■ Data supplied ■
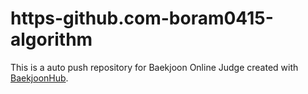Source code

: # https-github.com-boram0415-algorithm
This is a auto push repository for Baekjoon Online Judge created with [BaekjoonHub](https://github.com/BaekjoonHub/BaekjoonHub).

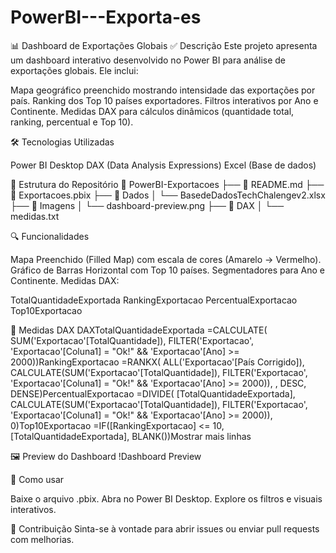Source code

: # PowerBI---Exporta-es
📊 Dashboard de Exportações Globais
✅ Descrição
Este projeto apresenta um dashboard interativo desenvolvido no Power BI para análise de exportações globais. Ele inclui:

Mapa geográfico preenchido mostrando intensidade das exportações por país.
Ranking dos Top 10 países exportadores.
Filtros interativos por Ano e Continente.
Medidas DAX para cálculos dinâmicos (quantidade total, ranking, percentual e Top 10).


🛠 Tecnologias Utilizadas

Power BI Desktop
DAX (Data Analysis Expressions)
Excel (Base de dados)


📂 Estrutura do Repositório
📂 PowerBI-Exportacoes
 ├── 📄 README.md
 ├── 📄 Exportacoes.pbix
 ├── 📂 Dados
 │    └── BasedeDadosTechChalengev2.xlsx
 ├── 📂 Imagens
 │    └── dashboard-preview.png
 ├── 📂 DAX
 │    └── medidas.txt


🔍 Funcionalidades

Mapa Preenchido (Filled Map) com escala de cores (Amarelo → Vermelho).
Gráfico de Barras Horizontal com Top 10 países.
Segmentadores para Ano e Continente.
Medidas DAX:

TotalQuantidadeExportada
RankingExportacao
PercentualExportacao
Top10Exportacao




📐 Medidas DAX
DAXTotalQuantidadeExportada =CALCULATE(    SUM('Exportacao'[TotalQuantidade]),    FILTER('Exportacao', 'Exportacao'[Coluna1] = "Ok!" && 'Exportacao'[Ano] >= 2000))RankingExportacao =RANKX(    ALL('Exportacao'[País Corrigido]),    CALCULATE(SUM('Exportacao'[TotalQuantidade]), FILTER('Exportacao', 'Exportacao'[Coluna1] = "Ok!" && 'Exportacao'[Ano] >= 2000)),    ,    DESC,    DENSE)PercentualExportacao =DIVIDE(    [TotalQuantidadeExportada],    CALCULATE(SUM('Exportacao'[TotalQuantidade]), FILTER('Exportacao', 'Exportacao'[Coluna1] = "Ok!" && 'Exportacao'[Ano] >= 2000)),    0)Top10Exportacao =IF([RankingExportacao] <= 10, [TotalQuantidadeExportada], BLANK())Mostrar mais linhas

🖼 Preview do Dashboard
!Dashboard Preview

🚀 Como usar

Baixe o arquivo .pbix.
Abra no Power BI Desktop.
Explore os filtros e visuais interativos.


📢 Contribuição
Sinta-se à vontade para abrir issues ou enviar pull requests com melhorias.
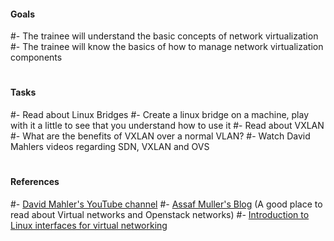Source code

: #### Goals
#- The trainee will understand the basic concepts of network virtualization
#- The trainee will know the basics of how to manage network virtualization components
#
#
#### Tasks
#- Read about Linux Bridges
#- Create a linux bridge on a machine, play with it a little to see that you understand how to use it
#- Read about VXLAN
#- What are the benefits of VXLAN over a normal VLAN?
#- Watch David Mahlers videos regarding SDN, VXLAN and OVS
#
#### References
#- [David Mahler's YouTube channel](https://www.youtube.com/user/mahler711/videos)
#- [Assaf Muller's Blog](https://assafmuller.com/) (A good place to read about Virtual networks and Openstack networks)
#- [Introduction to Linux interfaces for virtual networking](https://developers.redhat.com/blog/2018/10/22/#introduction-to-linux-interfaces-for-virtual-networking/)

■ Directive ■
Reproduce the source text from all the rows above word for word, leaving out the pictures.

■ Response for this exercise ■
Source code

: # https-github.com-boram0415-algorithm
This is a auto push repository for Baekjoon Online Judge created with [BaekjoonHub](https://github.com/BaekjoonHub/BaekjoonHub).

Source code

: # PowerBI---Exporta-es
📊 Dashboard de Exportações Globais
✅ Descrição
Este projeto apresenta um dashboard interativo desenvolvido no Power BI para análise de exportações globais. Ele inclui:

Mapa geográfico preenchido mostrando intensidade das exportações por país.
Ranking dos Top 10 países exportadores.
Filtros interativos por Ano e Continente.
Medidas DAX para cálculos dinâmicos (quantidade total, ranking, percentual e Top 10).


🛠 Tecnologias Utilizadas

Power BI Desktop
DAX (Data Analysis Expressions)
Excel (Base de dados)


📂 Estrutura do Repositório
📂 PowerBI-Exportacoes
 ├── 📄 README.md
 ├── 📄 Exportacoes.pbix
 ├── 📂 Dados
 │    └── BasedeDadosTechChalengev2.xlsx
 ├── 📂 Imagens
 │    └── dashboard-preview.png
 ├── 📂 DAX
 │    └── medidas.txt


🔍 Funcionalidades

Mapa Preenchido (Filled Map) com escala de cores (Amarelo → Vermelho).
Gráfico de Barras Horizontal com Top 10 países.
Segmentadores para Ano e Continente.
Medidas DAX:

TotalQuantidadeExportada
RankingExportacao
PercentualExportacao
Top10Exportacao




📐 Medidas DAX
DAXTotalQuantidadeExportada =CALCULATE(    SUM('Exportacao'[TotalQuantidade]),    FILTER('Exportacao', 'Exportacao'[Coluna1] = "Ok!" && 'Exportacao'[Ano] >= 2000))RankingExportacao =RANKX(    ALL('Exportacao'[País Corrigido]),    CALCULATE(SUM('Exportacao'[TotalQuantidade]), FILTER('Exportacao', 'Exportacao'[Coluna1] = "Ok!" && 'Exportacao'[Ano] >= 2000)),    ,    DESC,    DENSE)PercentualExportacao =DIVIDE(    [TotalQuantidadeExportada],    CALCULATE(SUM('Exportacao'[TotalQuantidade]), FILTER('Exportacao', 'Exportacao'[Coluna1] = "Ok!" && 'Exportacao'[Ano] >= 2000)),    0)Top10Exportacao =IF([RankingExportacao] <= 10, [TotalQuantidadeExportada], BLANK())Mostrar mais linhas

🖼 Preview do Dashboard
!Dashboard Preview

🚀 Como usar

Baixe o arquivo .pbix.
Abra no Power BI Desktop.
Explore os filtros e visuais interativos.


📢 Contribuição
Sinta-se à vontade para abrir issues ou enviar pull requests com melhorias.
Source code

: #### Goals
#- The trainee will understand the basic concepts of network virtualization
#- The trainee will know the basics of how to manage network virtualization components
#
#
#### Tasks
#- Read about Linux Bridges
#- Create a linux bridge on a machine, play with it a little to see that you understand how to use it
#- Read about VXLAN
#- What are the benefits of VXLAN over a normal VLAN?
#- Watch David Mahlers videos regarding SDN, VXLAN and OVS
#
#### References
#- [David Mahler's YouTube channel](https://www.youtube.com/user/mahler711/videos)
#- [Assaf Muller's Blog](https://assafmuller.com/) (A good place to read about Virtual networks and Openstack networks)
#- [Introduction to Linux interfaces for virtual networking](https://developers.redhat.com/blog/2018/10/22/#introduction-to-linux-interfaces-for-virtual-networking/)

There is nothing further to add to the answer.